Die Melde- und Analysestelle Informationssicherung des Bundes (MELANI) sieht zwischen den Cyber-Angriffen auf Schweizer Webshops und den gehackten Passwörtern von 6000 E-Mail Konten einen Zusammenhang. Das sagte MELANI-Leiter Pascal Lamia der Nachrichtenagentur sda.
«Es ist durchaus möglich, dass unter den 6000 gehackten E-Mail Adressen auch Kunden der Webshops betroffen sind.» Es sei das allererste Mal gewesen, dass MELANI ein Datensatz mit gestohlenen E-Mail-Passwörtern zugespielt worden sei, sagte Lamia am Mittwoch. Doch es ist natürlich nicht das erste Mal, dass Passwörter gehackt wurden.
«Ich bin überzeugt, dass es noch mehr gehackte Datenbanken mit Schweizer E-Mail-Adressen gibt, wenn man im Darknet danach sucht», sagt der MELANI-Chef. «Hier hat jemand versucht, uns zu warnen, indem er uns den Datensatz zuspielte.»

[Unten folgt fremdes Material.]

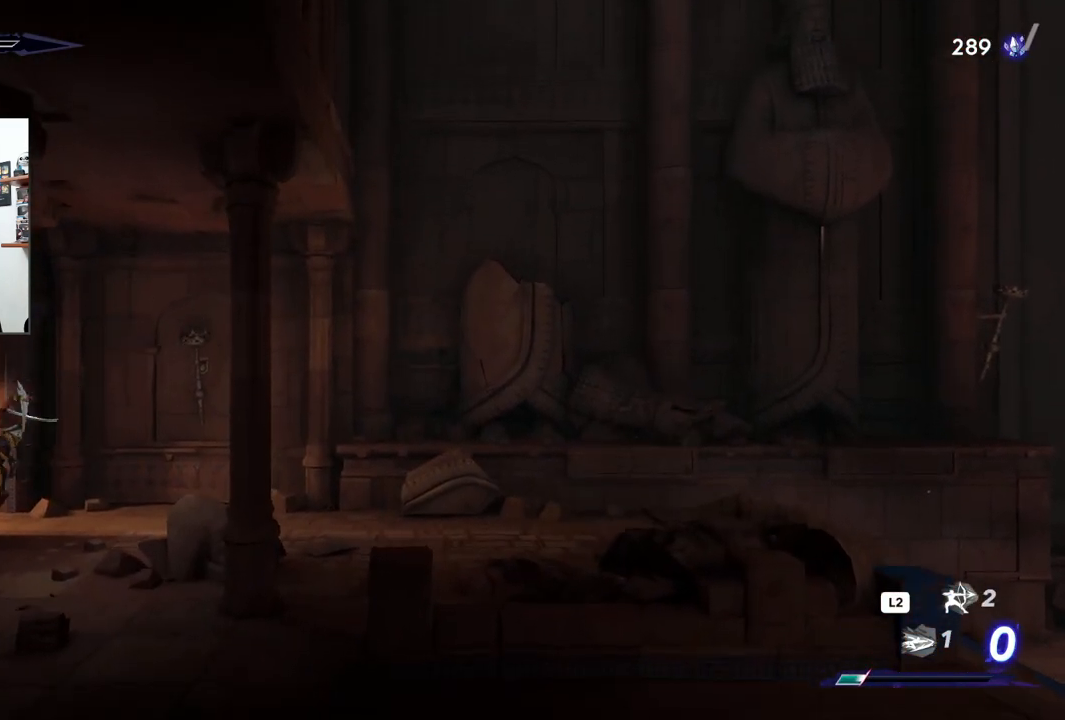
{"dt_ms": 500, "buttons": [], "left_stick": "left", "right_stick": "center", "events": [[67, "R2", "down"], [417, "R2", "up"]]}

«Es ist möglich, dass so genannte 'Grey Hats' dahinter stecken könnten». Als «Grey Hats» werden Hacker bezeichnet, die zwar Schaden anrichten oder gegen Gesetze verstossen, aber nicht aus Eigennutz, sondern zur Erreichung eines höheren Ziels.
Nachdem MELANI die 6000 E-Mail-Adressen erhalten hatte, warnte die Bundesstelle die Bevölkerung. Zudem schaltete sie unter www.checktool.ch im Internet ein Hilfsmittel auf, mit dem Firmen und Privatpersonen ihre E-Mail-Adressen überprüfen können.
Stutzig machen Lamia und das MELANI-Team, dass checktool.ch selber nicht «wie beinahe erwartet» mittels einer so genannten DDoS-Attacke lahmgelegt wurde. Dazu werden Server mit Hilfe gehackter E-Mail-Konten mit sinnlosen Anfragen überflutet, um sie stillzulegen.
Es kommen mehrere Gründe dafür in Frage. Möglich wäre, dass der Käufer der relativ kleinen Datenbank den Aufwand scheute. Falls «Grey Hats» die Daten MELANI zugespielt haben, liegt ein Angriff gegen Checktools womöglich nicht ihrem Interesse. «Über die Gründe kann man nur spekulieren», sagt Lamia dazu.
Für Schlagzeilen sorgten in den vergangenen Wochen die DDoS-Angriffe gegen Schweizer Onlineshops sowie gegen die SBB. MELANI vermutet, dass dabei verschiedene Gruppen aktiv waren.
Denn es geschahen seltsame Dinge, wie Lamia erzählt: So seien mehrere Banken zwar bedroht worden, «passiert ist aber nichts». Umgekehrt wurden die Onlineshops ohne Vorwarnung attackiert.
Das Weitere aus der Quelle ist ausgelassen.